• _TASKS TO PERFORM_:
A. Rewrite the paragraph of the volume migration text beginning "As a rule of thumb" as a short bulleted list that keeps its main facts.
B. Resume the volume migration text from where it stops, keeping its subject and style.

• _TEXT SEGMENT_:

The two MIGRATE statements above identify two volumes, XPA02A/B that are moving to the addresses used by volumes SPA92A/B. You would normally want more than two volumes in a job. How many volumes should you have? That is really up to you, but bear in mind that if you make your jobs too small, then running and checking them will be very laborious, while if you make them too big, you have to wait a long time for them to finish, especially if you are having problems. It is not a good idea to cancel a migration.

As a rule of thumb, it takes about 2-3 minutes to move a 3390-3 and 5-8 minutes to move a 3390-9. I'd suggest a 30 minute job runtime is reasonable, so if you are running 10 migrates in parallel, then 120 mod3s or 60 mod 9s could be appropriate. The exception is system volumes like SYSRES, PAGE, SPOOL etc, which I'd always run individually.

The OPTIONS can be used to override the global options set by the SYSOPTN job. These are SAMPLE options and may not be valid for your site. I'd suggest that you check the TDMF manual for a full explanation of these options, select the ones that work for you then TEST THEM on appropriate data and systems.

UNIDENTIFIED SYSTEMS is used to determine what to do about systems or LPARS that have a route to a volume, but no Agent is active on those systems. Options are IGNORE, WARN, ERROR and TERMINATE. This is not a foolproof way of identifying all systems as it depends on 3990-6 controller facilities and not all vendors support these.

• _DATA TO EXAMINE_:
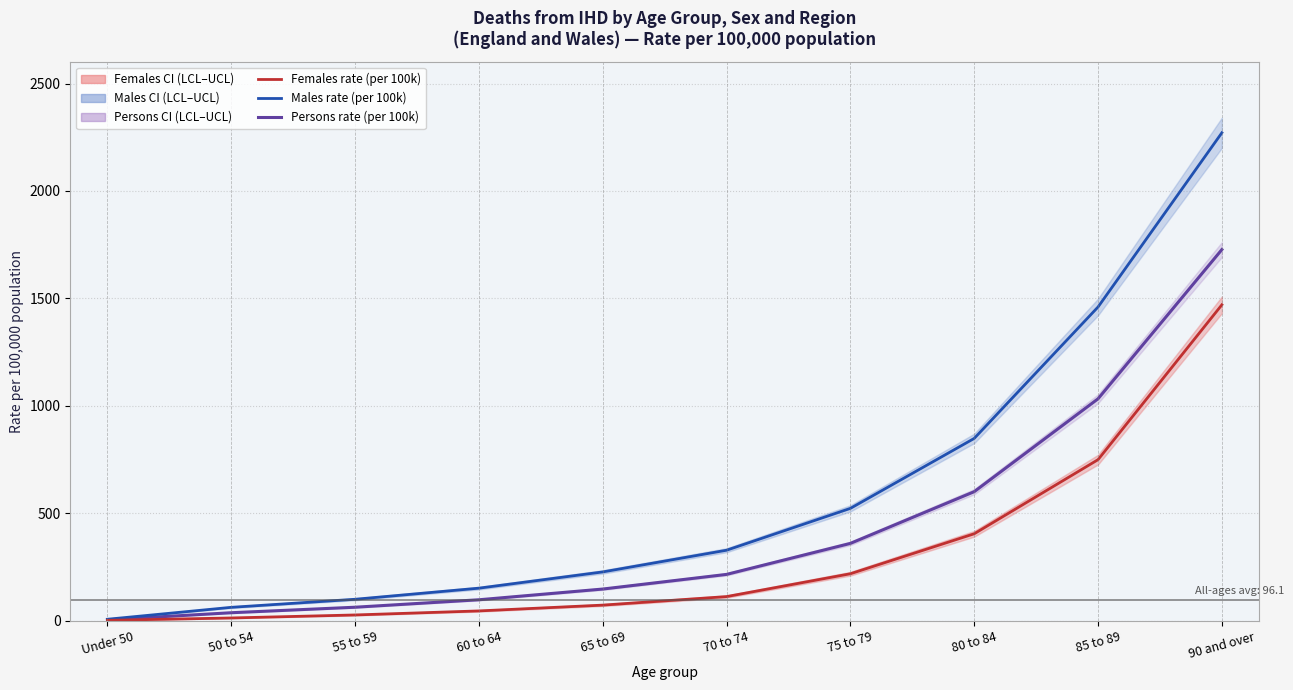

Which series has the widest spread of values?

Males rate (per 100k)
* * *
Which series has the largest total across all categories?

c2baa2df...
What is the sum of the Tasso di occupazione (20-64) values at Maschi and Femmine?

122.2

• _TASK-BY-TASK OUTPUTS_:
A.
- Moving a 3390-3 takes about 2-3 minutes; moving a 3390-9 takes about 5-8 minutes.
- A job runtime of about 30 minutes is reasonable.
- With 10 migrates running in parallel, that means about 120 mod 3s or 60 mod 9s per job.
- System volumes such as SYSRES, PAGE and SPOOL are the exception and should always be run individually.

B.
CHECKTARGET means check that the volume is empty before proceeding

NOPROMPT means TSDF will not send out a confirmation message before synchronising source with target.

The RELABEL(TD) option means that when the migrates are complete, the source volumes will be relabelled as TDA92A/B. Alternatively, you can code this explicitly for each volume in the migrate statements as follows

MIGRATE XPA20A SPA92A TDA92A
MIGRATE XPA20B SPA92B TDA92B

FASTCOPY means that TDMF will just copy used bytes to the target disk. This is appropriate for new disks, but may not be a good idea if you are copying over existing data.

PACING means that TSMF will initially move 15 tracks at a time, but will reduce this if it finds that the disk is busy.

NOPURGE means do not delete off any existing data on the target that was not overwritten by the source data.

The Agent Tasks

There must be an agent on every LPAR except the Master LPAR. The Agents

  • Communicate with the Master for migration requests
  • Monitor Source I/O activity on their LPAR
  • Monitor Target I/O activity on their LPAR
  • Notifies the Master about any Source I/O updates

It is possible to run more than one Agent job in an LPAR, as long as each Agent is associated with a different Master task and communicates with that task with a separate and unique COMMSDS. All the Agent tasks on every LPAR must be started within 15 minutes of the Master task starting or the session will time out. However an Agent can be started before the Master.

Sample JCL for an Agent task is

//STEP1 EXEC PGM=TDMFMAIN,PARM=AGENT
//STEPLIB    DD DISP=SHR,DSN= SYS3.TDMF.PROCLIB
//SECCOM     DD DISP=SHR,DSN= SYS3.TDMF.PROCLIB
//SYSCOM     DD DISP=SHR,DSN=TDMF.JOB00001.COMMDS
//SYSPRINT   DD SYSOUT=*
//SYSUDUMP    DD SYSOUT=*
//SYSSNAP    DD SYSOUT=*
//SYSIN      DD DUMMY
//

If all your participating LPARS are in a single SYSPLEX then you can easily set the Master and all the Agents in one PDS member, using
/*JOBPARM S=system
route commands to make sure the correct job runs on the correct system, then you just type 'SUB' once to run all the jobs.

The 7 phases of TDMF

The Master system initiates and controls all migrations/replications. The Master initiates each phase and all Agents must acknowledge this to proceed.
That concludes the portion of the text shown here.